Keluarga Anda ada yang belum mahir membaca Alquran? Ingin segera bisa? Klik di sini sekarang!

QS. Al Kautsar (Nikmat yang berlimpah) – surah 108 ayat 3 [QS. 108:3]

اِنَّ شَانِئَکَ ہُوَ الۡاَبۡتَرُ
Inna syaani-aka huwal abtar(u);
Sungguh, orang-orang yang membencimu dialah yang terputus (dari rahmat Allah).
―QS. Al Kautsar [108]: 3

Indeed, your enemy is the one cut off.
― Chapter 108. Surah Al Kautsar [verse 3]

إِنَّ sesungguhnya

Indeed,
شَانِئَكَ orang yang membencimu

your enemy –
هُوَ dia

he (is)
ٱلْأَبْتَرُ terputus

the one cut off.

Tafsir

Alquran

Surah Al Kautsar
108:3

Tafsir QS. Al Kautsar (108) : 3. Oleh Kementrian Agama RI


Sesudah Allah menghibur dan menggembirakan Nabi Muhammad serta memerintahkan supaya mensyukuri anugerah-anugerah-Nya dan sebagai kesempurnaan nikmat-Nya, maka Allah menjadikan musuh-musuh Nabi itu jadi hina dan tidak berdaya.
Siapa saja yang membenci dan mencaci Nabi akan hilang pengaruhnya dan tidak ada kebahagiaan baginya di dunia dan di akhirat.

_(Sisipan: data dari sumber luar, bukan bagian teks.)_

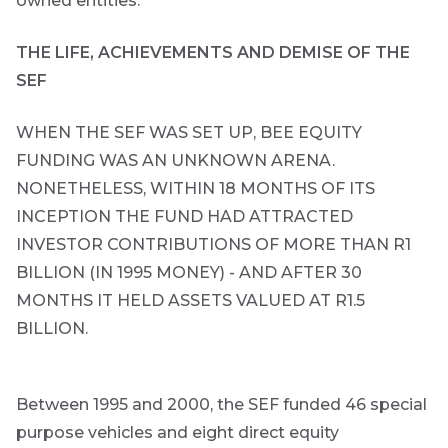
owned entities.
the economic
landscape and
summarises
THE LIFE, ACHIEVEMENTS AND DEMISE OF THE
the key
themes
SEF
affecting the
bond market.
WHEN THE SEF WAS SET UP, BEE EQUITY
Usually
accompanied
FUNDING WAS AN UNKNOWN ARENA.
by other value
adding market
NONETHELESS, WITHIN 18 MONTHS OF ITS
related or
INCEPTION THE FUND HAD ATTRACTED
organisational
focused
INVESTOR CONTRIBUTIONS OF MORE THAN R1
content.
BILLION (IN 1995 MONEY) - AND AFTER 30
MONTHS IT HELD ASSETS VALUED AT R1.5
Thought
BILLION.
and
industry
leadership
Between 1995 and 2000, the SEF funded 46 special
purpose vehicles and eight direct equity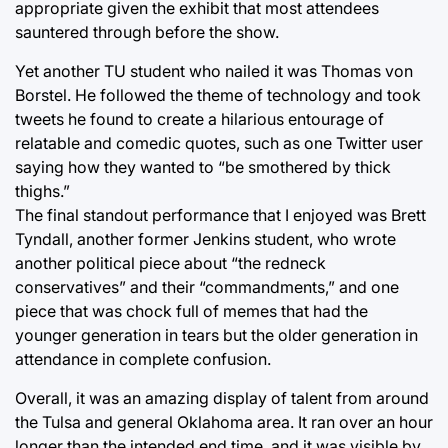
appropriate given the exhibit that most attendees
sauntered through before the show.
Yet another TU student who nailed it was Thomas von
Borstel. He followed the theme of technology and took
tweets he found to create a hilarious entourage of
relatable and comedic quotes, such as one Twitter user
saying how they wanted to “be smothered by thick
thighs.”
The final standout performance that I enjoyed was Brett
Tyndall, another former Jenkins student, who wrote
another political piece about “the redneck
conservatives” and their “commandments,” and one
piece that was chock full of memes that had the
younger generation in tears but the older generation in
attendance in complete confusion.
Overall, it was an amazing display of talent from around
the Tulsa and general Oklahoma area. It ran over an hour
longer than the intended end time, and it was visible by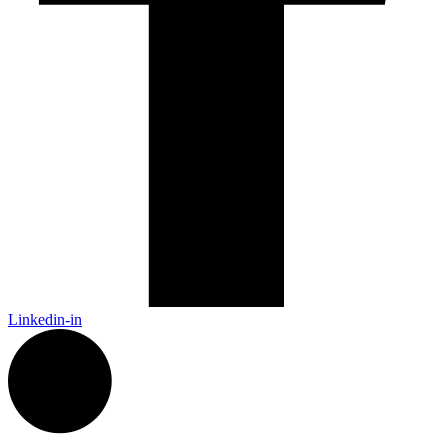
Linkedin-in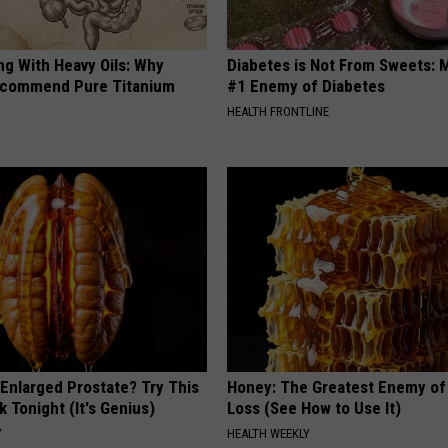
ng With Heavy Oils: Why
Diabetes is Not From Sweets: 
ecommend Pure Titanium
#1 Enemy of Diabetes
HEALTH FRONTLINE
 Enlarged Prostate? Try This
Honey: The Greatest Enemy o
k Tonight (It's Genius)
Loss (See How to Use It)
Y
HEALTH WEEKLY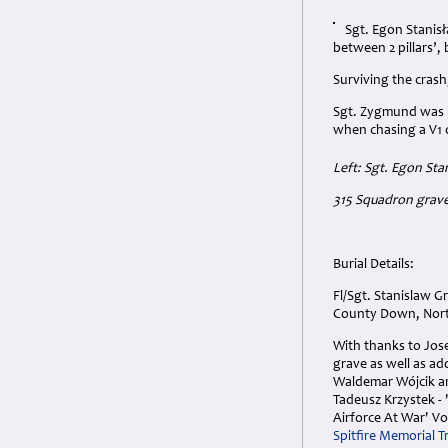
Sgt. Egon Stanisł
between 2 pillars’,
Surviving the crash
Sgt. Zygmund was la
when chasing a V1 
Left: Sgt. Egon S
315 Squadron grave
Burial Details:
Fl/Sgt. Stanislaw 
County Down, North
With thanks to Jose
grave as well as ad
Waldemar Wójcik and
Tadeusz Krzystek - 
Airforce At War' Vo
Spitfire Memorial T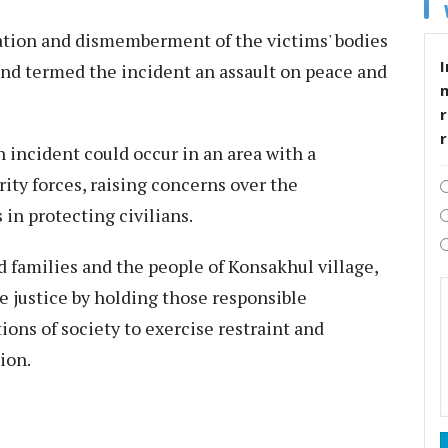
ation and dismemberment of the victims' bodies
I
and termed the incident an assault on peace and
r
incident could occur in an area with a
ity forces, raising concerns over the
in protecting civilians.
d families and the people of Konsakhul village,
e justice by holding those responsible
ions of society to exercise restraint and
ion.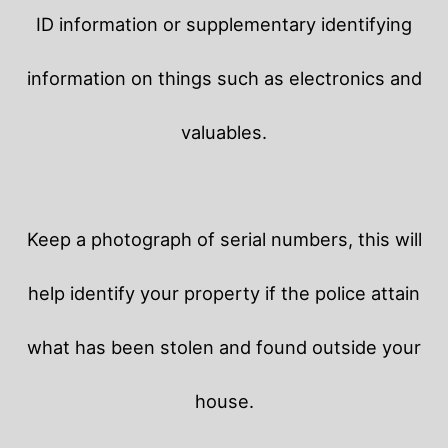
ID information or supplementary identifying
information on things such as electronics and
valuables.
Keep a photograph of serial numbers, this will
help identify your property if the police attain
what has been stolen and found outside your
house.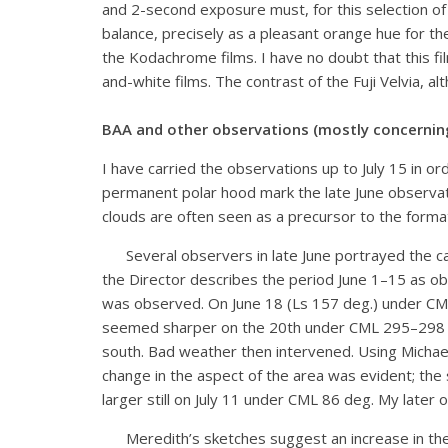
and 2-second exposure must, for this selection of f
balance, precisely as a pleasant orange hue for t
the Kodachrome films. I have no doubt that this fil
and-white films. The contrast of the Fuji Velvia, a
BAA and other observations (mostly concerning 
I have carried the observations up to July 15 in 
permanent polar hood mark the late June observati
clouds are often seen as a precursor to the form
Several observers in late June portrayed the cap
the Director describes the period June 1–15 as obs
was observed. On June 18 (Ls 157 deg.) under CML
seemed sharper on the 20th under CML 295–298 de
south. Bad weather then intervened. Using Michael
change in the aspect of the area was evident; the 
larger still on July 11 under CML 86 deg. My later
Meredith’s sketches suggest an increase in the si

Sedang kebaikan dan hasil perjuangan akan tetap jaya sampai hari Kiamat.


Orang-orang kafir Mekah mencaci Nabi Muhammad bukanlah karena mereka tidak senang kepada pribadi Nabi, tetapi karena beliau mencela kebodohan mereka dan mencaci berhalaberhala yang mereka sembah serta mengajak mereka untuk meninggalkan penyembahan berhalaberhala itu.


Sungguh Allah telah menepati janji-Nya dengan menghinakan dan menjatuhkan martabat orang-orang yang mencaci Nabi Muhammad, sehingga nama mereka hanya diingat ketika membicarakan orang-orang jahat dan kejahatannya.
Adapun kedudukan Nabi ﷺ dan orang-orang yang menerima petunjuk beliau serta nama harum mereka diangkat setinggi-tingginya oleh Allah sepanjang masa.

Tafsir QS. Al Kautsar (108) : 3. Oleh Muhammad Quraish Shihab:


Sesungguhnya orang yang membencimu adalah terputus dari segala kebaikan.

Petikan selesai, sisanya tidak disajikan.